MHS Clothes Closet stocked for those in need


Laurie Davis looks through some of the personal needs items collected at the Marysville High School Clothes Closet. The operation offers clothing, shoes and personal hygiene items to students in need.

(Journal-Tribune photo by Chad Williamson)

The only thing Marysville High School Clothes Closet organizers collect faster than T-shirts are stories, both sad and sweet.

Tucked down a lesser-used hallway of the high school, the two-room operation allows students to select from donated garments, shoes and personal hygiene products. Threads, denim, cotton and hangers fill the rooms but the charitable endeavor is built on a foundation of compassion and understanding.

The Clothes Closet, in its second year of operation, is the creation of three aides who saw an area where student needs were not being met. Organizers Laurie Davis, Terri Bowen and Angie Myers can recall in vivid detail some of the interactions that drive them to donate so much of their time.

Davis happened on a girl outside the building after school one afternoon. The girl was in tears because she could not afford feminine products. After taking her to get what she needed, Davis realized items like deodorant, soap, shampoo, toothpaste and toothbrushes should also be provided at the operation.

The three women recently helped supply an entire family that had moved to Ohio after being displaced by Hurricane Irma. Though living with family members, the new residents had no cold weather clothing.

It was brought to the trio’s attention that one student was wearing a pair of old shoes that had belonged to his grandfather. Because of the size of the boy’s feet they couldn’t find anything to fit him, but an administrator offered to purchase a new pair of shoes for him.

“He was in tears,” Davis said.

Another boy visited the operation simply to get a clean shirt.

“He said ‘mom hasn’t been able to get to the laundromat and I have been wearing this shirt forever,” Bowen recalled.

The women helped one large boy find some pants and shirts in the inventory, but learned that what he really wanted was a hooded sweatshirt, or “hoodie,” he could wear.
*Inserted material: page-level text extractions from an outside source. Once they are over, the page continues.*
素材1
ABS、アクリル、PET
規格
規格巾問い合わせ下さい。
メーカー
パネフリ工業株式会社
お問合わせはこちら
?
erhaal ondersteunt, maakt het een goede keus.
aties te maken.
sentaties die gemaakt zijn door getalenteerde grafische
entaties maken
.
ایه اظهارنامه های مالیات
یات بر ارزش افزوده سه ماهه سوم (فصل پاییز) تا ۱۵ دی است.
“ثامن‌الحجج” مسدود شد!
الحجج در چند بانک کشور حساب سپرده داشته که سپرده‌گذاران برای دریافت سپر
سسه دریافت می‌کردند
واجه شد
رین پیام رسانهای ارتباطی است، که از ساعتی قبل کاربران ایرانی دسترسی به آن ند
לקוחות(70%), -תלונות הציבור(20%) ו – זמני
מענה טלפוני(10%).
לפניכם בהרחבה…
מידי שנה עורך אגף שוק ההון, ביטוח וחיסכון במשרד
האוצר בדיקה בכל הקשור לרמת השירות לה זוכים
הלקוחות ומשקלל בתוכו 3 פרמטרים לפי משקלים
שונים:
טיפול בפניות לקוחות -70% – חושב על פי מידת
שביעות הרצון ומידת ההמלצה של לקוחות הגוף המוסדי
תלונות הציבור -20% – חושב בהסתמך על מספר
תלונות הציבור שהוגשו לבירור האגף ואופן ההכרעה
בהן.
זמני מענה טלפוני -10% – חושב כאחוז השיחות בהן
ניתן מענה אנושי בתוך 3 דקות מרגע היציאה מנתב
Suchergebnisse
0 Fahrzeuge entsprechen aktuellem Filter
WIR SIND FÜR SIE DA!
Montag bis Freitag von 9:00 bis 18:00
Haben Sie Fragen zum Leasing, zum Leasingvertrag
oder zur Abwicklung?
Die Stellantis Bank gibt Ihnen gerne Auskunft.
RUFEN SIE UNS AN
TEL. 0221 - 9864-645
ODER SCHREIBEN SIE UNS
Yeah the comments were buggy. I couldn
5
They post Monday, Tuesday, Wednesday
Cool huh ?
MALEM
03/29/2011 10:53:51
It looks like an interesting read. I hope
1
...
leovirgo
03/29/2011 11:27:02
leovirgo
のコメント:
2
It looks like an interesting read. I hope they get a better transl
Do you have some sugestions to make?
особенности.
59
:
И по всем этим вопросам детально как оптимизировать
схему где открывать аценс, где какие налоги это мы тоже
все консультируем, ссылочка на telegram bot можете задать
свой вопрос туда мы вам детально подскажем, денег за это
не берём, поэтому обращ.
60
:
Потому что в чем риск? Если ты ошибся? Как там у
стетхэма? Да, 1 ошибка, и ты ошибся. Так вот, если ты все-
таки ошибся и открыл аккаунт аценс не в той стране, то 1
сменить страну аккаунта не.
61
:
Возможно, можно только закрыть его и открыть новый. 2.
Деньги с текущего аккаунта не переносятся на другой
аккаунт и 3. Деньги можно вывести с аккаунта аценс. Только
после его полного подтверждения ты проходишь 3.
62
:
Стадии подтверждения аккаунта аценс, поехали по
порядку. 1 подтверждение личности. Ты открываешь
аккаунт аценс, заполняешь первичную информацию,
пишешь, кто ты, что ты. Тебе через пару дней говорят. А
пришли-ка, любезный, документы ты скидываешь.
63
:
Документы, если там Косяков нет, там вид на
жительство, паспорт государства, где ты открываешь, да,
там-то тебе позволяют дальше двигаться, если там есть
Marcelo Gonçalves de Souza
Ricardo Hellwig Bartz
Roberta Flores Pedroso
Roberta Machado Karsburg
No such garments in the inventory would fit him, but they used some donated money to purchase one for him.

Bowen said after the receiving his “hoodie” the boy seemed to take a little more pride in his appearance, combing his hair and looking more “cleaned up.”

“He just changed,” Bowen said. “And he’s staying that way.”

Davis mentioned a freshman girl who visited the Closet and was able to find a dress for the recent homecoming dance.

“She put her hand on me and said ‘you don’t know what this means to me,” Davis said.

Last year the Clothes Closet took in so many donated dresses, more than 150, that after prom season at MHS the extras were taken to North Union so members of their student body could look through them if needed.

“Growing up, I never had to think that I wasn’t going to go to a dance because I didn’t have a dress,” Davis said. “And we weren’t rich.”

Students are allowed look through garments during lunch periods, but often teachers will alert them to a student in need. The operation is set up so that students can discretely look through the garments, but the organizers said few students seem embarrassed to make a selection and often times they come back, sometimes bringing a friend who is in need.

“It’s a revolving door,” Bowen said. “It gets a lot of use.”

Davis said the operation has never had anyone abuse the charitable spirit of the Closet.

“They basically just get what they feel they need,” Davis said.

Myers agreed, recalling one boy who came in and asked only for a single pair of socks.

“I said ‘No, go ahead, honey, and take the whole pack,’” Myers said.

The main office of the high school serves as the drop off point for donated clothing. The women have been surprised by the quality of the items which have been donated.

“We even get things with the tag still on them,” Davis said.

Aside from garments, the operation has also been fortunate to receive cash donations from local organizations. The money is a desperate need to help the organizers purchase not only the stocked personal hygiene products, but also socks and undergarments – both of which can not be accepted if they have been previously worn.

The women said the operation also has an urgent need for more teen appropriate clothing, as many of the donated items come from adults.